CNN Sues Haiti Live Networks Over Use of “HLN” Mark
CNN claims that Haiti Live Networks, a company offering broadcast radio and television programming to Haitian communities, has been infringing upon CNN’s “HLN” mark. CNN initially began the “Headline News” service in 1982 and began using the HLN mark for the programming in 2008. In the complaint, CNN claims that HLN used its mark to intentionally confuse and trick people into thinking that Haiti Live Networks was affiliated with CNN. By claiming intentional infringement, CNN is able to request triple the normal damages against Haiti Live Networks.

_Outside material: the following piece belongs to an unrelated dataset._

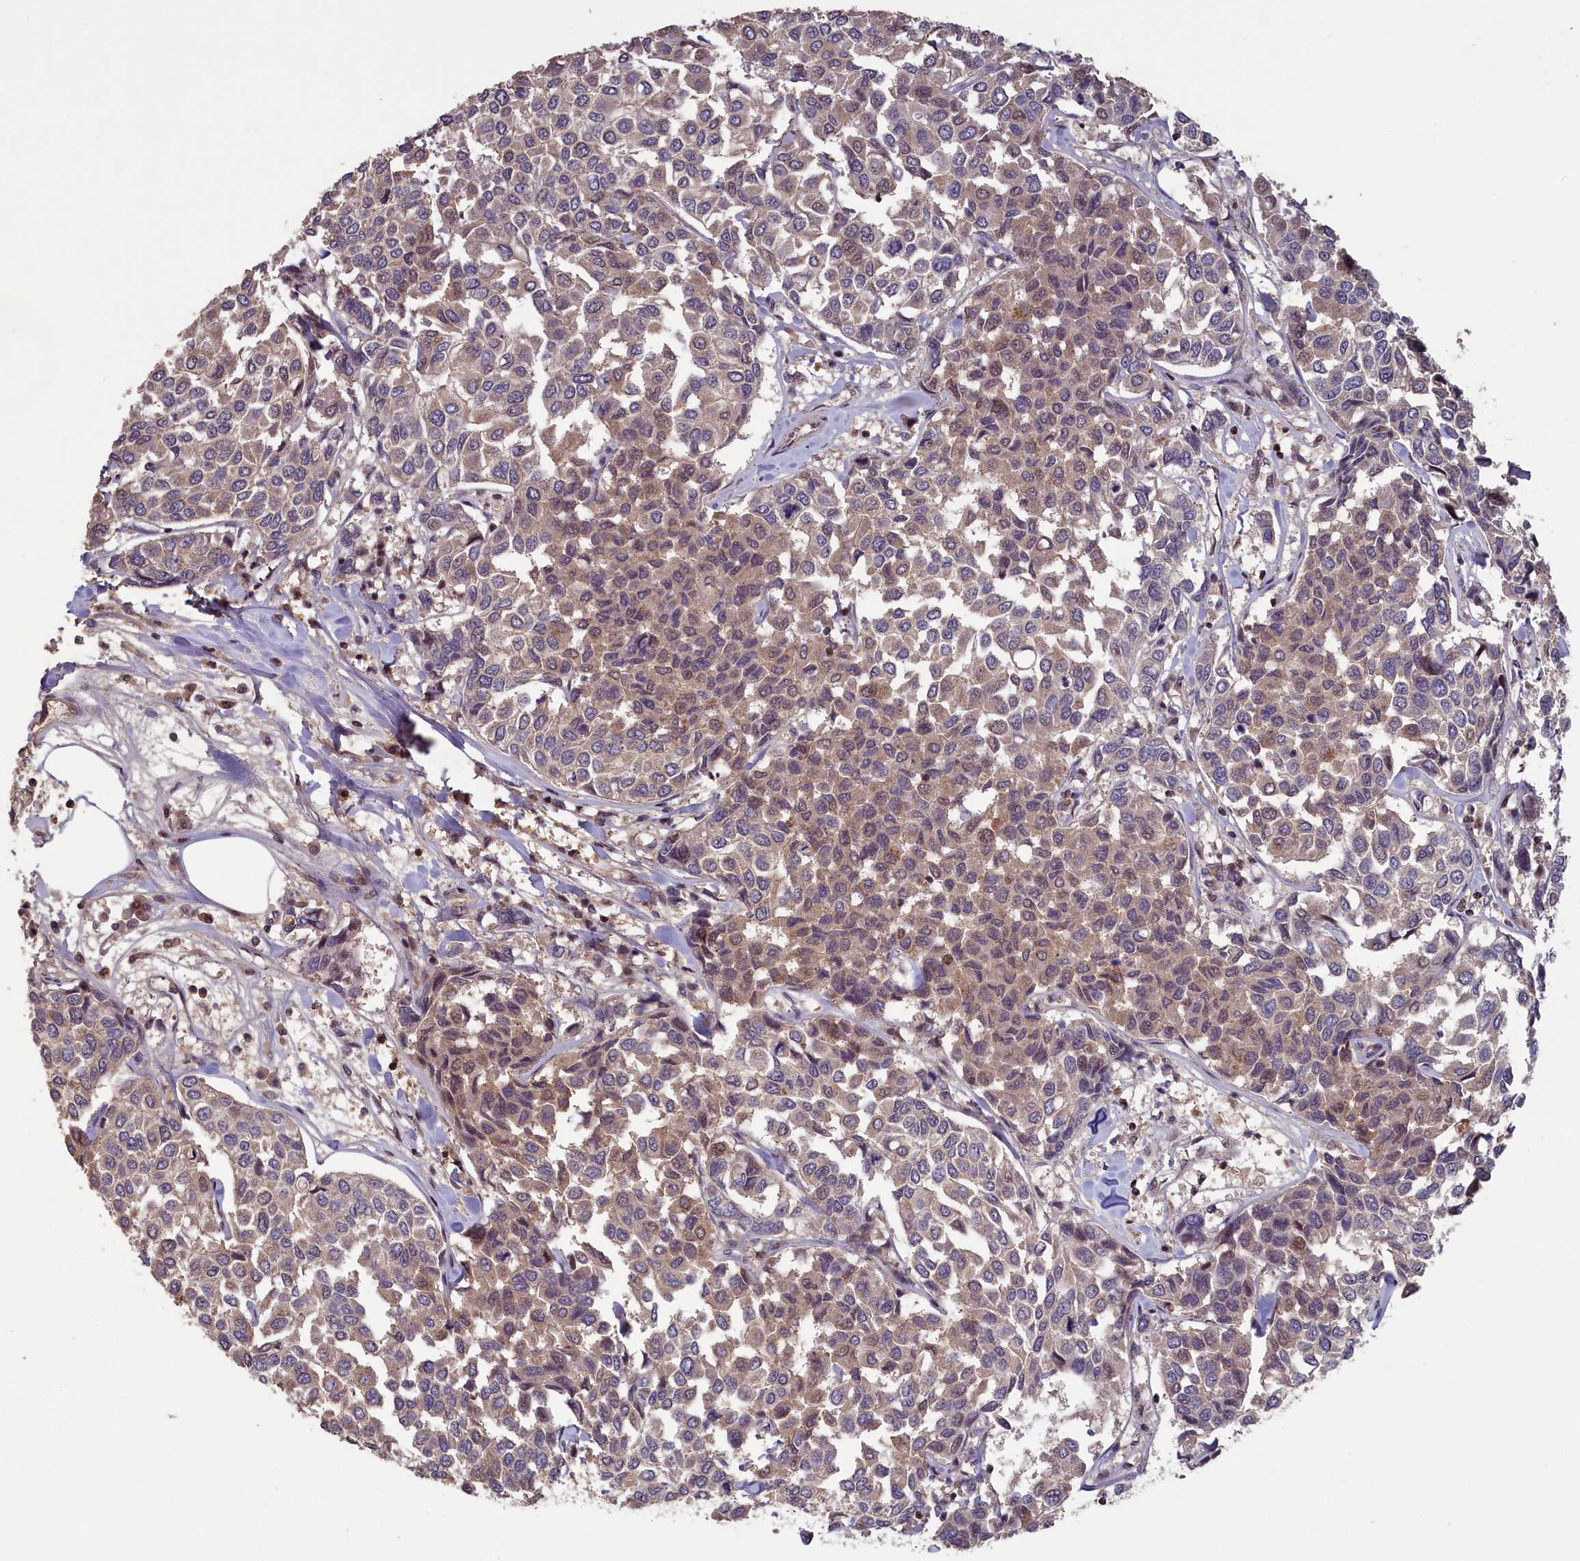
{"staining": {"intensity": "weak", "quantity": "25%-75%", "location": "cytoplasmic/membranous"}, "tissue": "breast cancer", "cell_type": "Tumor cells", "image_type": "cancer", "snomed": [{"axis": "morphology", "description": "Duct carcinoma"}, {"axis": "topography", "description": "Breast"}], "caption": "There is low levels of weak cytoplasmic/membranous positivity in tumor cells of breast cancer, as demonstrated by immunohistochemical staining (brown color).", "gene": "NUBP1", "patient": {"sex": "female", "age": 55}}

The Haitian network has denied CNN’s infringement claims and insists that CNN is engaging in trademark bullying. While holding that the case is a “typical bullying tactic,” Haiti Live Networks’ Executive Vice President Stephan Jean did say that his company was willing to negotiate with CNN to “work something out.”
In a somewhat defeatist manner, Jean admits that Haiti Live Networks is “too small to challenge CNN and will most likely lose in court.” It’s true that Haiti Live Networks may not have the resources to win a lengthy litigation against CNN. However, Jean’s concession that it will likely lose may indicate that Haiti Live Networks’ use of “HLN” is infringing, plain and simple. While it may not be willful, intentional, or deliberate use, that will not matter for the company. Under the Lanham Act, CNN only needs to prove that an infringing use creates a likelihood of confusion, not that it was an intentional infringement.